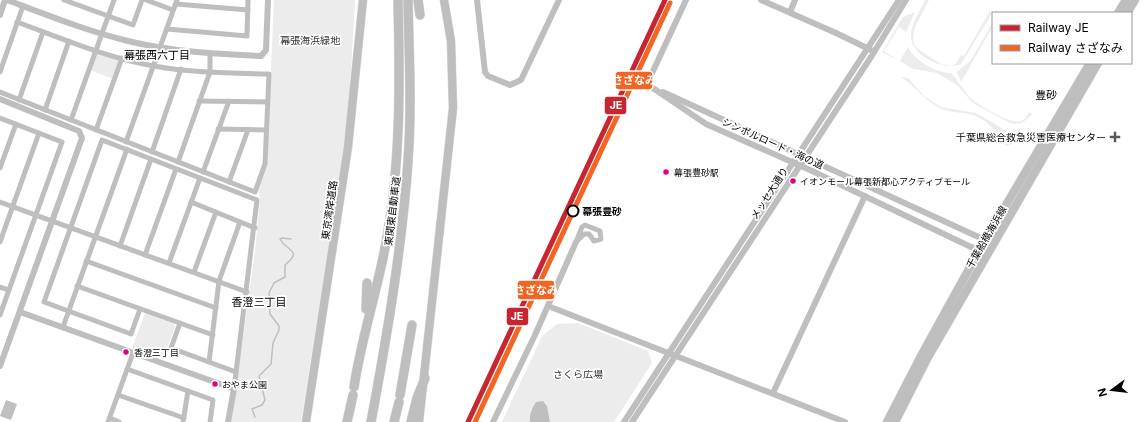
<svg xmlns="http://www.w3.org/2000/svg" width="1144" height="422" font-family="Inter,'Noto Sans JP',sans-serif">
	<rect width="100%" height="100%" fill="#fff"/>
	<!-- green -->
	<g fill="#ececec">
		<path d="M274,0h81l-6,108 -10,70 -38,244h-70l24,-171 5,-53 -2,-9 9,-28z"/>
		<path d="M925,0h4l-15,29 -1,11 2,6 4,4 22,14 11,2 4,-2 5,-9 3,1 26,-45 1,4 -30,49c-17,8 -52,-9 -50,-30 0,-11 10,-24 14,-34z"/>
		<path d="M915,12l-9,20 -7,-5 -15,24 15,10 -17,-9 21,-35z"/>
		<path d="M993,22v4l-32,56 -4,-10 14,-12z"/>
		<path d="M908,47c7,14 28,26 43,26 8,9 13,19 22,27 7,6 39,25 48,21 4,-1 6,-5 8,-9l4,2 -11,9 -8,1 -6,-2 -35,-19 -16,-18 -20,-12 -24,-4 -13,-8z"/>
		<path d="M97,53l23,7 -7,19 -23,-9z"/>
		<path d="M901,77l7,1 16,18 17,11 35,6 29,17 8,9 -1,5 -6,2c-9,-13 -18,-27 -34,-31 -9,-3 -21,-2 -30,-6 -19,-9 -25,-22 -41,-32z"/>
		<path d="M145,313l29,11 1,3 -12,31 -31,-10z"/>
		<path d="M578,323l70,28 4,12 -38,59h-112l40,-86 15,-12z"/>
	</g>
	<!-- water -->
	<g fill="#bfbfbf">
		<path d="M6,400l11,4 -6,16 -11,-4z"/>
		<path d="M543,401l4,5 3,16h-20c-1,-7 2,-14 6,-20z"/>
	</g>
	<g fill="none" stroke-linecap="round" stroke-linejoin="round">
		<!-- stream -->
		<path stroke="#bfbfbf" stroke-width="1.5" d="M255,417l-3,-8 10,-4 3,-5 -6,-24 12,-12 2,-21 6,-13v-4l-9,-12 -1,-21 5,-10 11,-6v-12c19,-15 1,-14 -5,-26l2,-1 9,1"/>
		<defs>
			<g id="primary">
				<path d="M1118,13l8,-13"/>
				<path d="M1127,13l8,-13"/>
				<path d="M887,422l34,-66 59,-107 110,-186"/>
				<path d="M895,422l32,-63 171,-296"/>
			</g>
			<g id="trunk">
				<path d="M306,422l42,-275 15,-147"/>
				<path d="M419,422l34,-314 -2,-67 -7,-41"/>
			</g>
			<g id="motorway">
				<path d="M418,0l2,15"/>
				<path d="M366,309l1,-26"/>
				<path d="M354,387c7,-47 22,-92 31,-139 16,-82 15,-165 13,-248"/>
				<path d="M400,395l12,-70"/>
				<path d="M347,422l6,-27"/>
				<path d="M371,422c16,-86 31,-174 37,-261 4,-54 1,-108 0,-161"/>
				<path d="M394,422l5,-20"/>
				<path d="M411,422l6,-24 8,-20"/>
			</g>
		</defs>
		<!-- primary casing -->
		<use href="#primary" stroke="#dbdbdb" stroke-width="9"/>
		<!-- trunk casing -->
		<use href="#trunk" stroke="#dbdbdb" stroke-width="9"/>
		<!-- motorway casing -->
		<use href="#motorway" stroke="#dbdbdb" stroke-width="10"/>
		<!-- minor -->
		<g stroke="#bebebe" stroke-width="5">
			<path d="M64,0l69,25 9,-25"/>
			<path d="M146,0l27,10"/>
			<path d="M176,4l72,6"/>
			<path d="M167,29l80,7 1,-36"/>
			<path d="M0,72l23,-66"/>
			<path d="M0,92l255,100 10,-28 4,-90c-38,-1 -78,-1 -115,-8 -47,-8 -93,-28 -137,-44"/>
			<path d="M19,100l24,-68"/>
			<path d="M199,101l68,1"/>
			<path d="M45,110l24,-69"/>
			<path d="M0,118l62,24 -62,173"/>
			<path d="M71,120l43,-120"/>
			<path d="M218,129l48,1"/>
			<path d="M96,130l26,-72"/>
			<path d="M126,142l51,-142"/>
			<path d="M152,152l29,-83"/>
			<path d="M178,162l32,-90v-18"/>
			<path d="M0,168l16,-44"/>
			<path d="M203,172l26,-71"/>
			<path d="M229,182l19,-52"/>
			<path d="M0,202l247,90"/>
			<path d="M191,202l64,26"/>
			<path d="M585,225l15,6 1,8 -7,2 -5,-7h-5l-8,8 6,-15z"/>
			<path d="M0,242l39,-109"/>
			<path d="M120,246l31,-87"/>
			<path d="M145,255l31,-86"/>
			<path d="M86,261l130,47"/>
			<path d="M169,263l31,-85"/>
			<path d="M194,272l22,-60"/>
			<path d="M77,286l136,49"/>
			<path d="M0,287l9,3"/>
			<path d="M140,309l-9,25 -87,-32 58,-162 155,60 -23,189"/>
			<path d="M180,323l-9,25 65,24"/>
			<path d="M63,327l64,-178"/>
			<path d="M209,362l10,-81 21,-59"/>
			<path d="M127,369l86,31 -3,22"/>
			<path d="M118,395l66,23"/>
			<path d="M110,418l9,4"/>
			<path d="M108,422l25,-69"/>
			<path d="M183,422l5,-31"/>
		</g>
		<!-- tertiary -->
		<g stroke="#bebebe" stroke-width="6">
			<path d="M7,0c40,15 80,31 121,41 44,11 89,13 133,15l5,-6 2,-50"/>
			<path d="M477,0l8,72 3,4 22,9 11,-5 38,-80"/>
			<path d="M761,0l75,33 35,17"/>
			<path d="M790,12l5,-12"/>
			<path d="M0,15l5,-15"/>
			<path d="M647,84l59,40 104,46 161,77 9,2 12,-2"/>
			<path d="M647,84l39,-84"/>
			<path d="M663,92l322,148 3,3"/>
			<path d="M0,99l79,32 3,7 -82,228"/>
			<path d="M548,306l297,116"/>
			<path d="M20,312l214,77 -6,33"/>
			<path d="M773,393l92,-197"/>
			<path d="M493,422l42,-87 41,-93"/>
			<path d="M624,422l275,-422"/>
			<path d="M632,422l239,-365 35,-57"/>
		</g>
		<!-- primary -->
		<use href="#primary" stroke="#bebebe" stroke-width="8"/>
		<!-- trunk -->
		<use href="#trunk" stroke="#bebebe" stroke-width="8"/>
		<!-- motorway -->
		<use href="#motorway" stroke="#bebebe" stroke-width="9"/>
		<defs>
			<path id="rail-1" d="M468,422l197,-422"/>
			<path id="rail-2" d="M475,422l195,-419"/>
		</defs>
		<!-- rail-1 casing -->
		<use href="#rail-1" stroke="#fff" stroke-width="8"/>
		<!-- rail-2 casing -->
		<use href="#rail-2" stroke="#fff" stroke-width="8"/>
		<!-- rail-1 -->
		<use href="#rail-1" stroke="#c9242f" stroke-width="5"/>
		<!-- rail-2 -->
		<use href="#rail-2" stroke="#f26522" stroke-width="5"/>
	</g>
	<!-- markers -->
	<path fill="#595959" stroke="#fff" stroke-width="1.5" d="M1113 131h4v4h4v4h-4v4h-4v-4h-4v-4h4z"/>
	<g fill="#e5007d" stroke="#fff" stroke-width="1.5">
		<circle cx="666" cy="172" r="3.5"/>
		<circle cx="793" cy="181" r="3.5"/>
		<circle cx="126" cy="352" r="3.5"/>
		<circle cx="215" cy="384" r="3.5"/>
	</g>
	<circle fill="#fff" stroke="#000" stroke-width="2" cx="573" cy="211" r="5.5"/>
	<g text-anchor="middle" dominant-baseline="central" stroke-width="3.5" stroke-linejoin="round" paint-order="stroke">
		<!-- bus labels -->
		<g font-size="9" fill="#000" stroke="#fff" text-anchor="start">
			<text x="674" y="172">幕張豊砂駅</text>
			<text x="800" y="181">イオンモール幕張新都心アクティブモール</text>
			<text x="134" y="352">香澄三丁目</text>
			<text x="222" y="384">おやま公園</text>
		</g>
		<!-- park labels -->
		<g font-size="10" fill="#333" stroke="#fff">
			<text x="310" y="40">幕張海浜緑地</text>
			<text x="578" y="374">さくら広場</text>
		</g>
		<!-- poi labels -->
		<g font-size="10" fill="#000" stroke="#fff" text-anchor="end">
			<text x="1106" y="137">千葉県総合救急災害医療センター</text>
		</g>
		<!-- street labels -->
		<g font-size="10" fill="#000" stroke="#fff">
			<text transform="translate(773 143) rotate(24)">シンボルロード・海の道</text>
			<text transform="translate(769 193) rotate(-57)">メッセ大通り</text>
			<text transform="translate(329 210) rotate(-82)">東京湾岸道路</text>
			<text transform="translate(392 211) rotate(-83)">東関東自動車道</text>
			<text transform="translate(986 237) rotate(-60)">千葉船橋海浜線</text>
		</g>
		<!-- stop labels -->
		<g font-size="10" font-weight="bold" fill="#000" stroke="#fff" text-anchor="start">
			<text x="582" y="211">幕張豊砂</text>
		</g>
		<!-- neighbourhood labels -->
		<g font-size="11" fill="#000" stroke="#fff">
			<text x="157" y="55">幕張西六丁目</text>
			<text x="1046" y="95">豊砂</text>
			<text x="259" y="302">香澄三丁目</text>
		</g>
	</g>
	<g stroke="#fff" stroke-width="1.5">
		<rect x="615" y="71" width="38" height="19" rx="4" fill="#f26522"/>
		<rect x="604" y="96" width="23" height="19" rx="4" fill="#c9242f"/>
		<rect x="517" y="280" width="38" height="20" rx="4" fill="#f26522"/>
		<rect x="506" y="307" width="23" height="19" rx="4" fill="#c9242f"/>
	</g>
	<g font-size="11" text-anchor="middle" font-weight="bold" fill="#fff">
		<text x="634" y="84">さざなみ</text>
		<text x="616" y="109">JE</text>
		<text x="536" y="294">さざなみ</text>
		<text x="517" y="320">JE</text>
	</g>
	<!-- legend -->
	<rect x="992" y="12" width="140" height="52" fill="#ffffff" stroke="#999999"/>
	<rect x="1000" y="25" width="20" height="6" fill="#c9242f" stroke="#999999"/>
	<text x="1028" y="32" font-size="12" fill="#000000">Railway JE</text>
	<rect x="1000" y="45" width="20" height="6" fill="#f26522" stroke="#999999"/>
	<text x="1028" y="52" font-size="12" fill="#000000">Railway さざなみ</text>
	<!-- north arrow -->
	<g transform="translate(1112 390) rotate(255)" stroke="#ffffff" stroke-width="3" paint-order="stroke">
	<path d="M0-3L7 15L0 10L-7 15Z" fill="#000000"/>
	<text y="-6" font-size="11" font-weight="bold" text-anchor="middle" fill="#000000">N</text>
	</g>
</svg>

##############################

Aim of the task:
Say only the number of lines of the data above in which the string "linejoin" occurs.

Reply:
2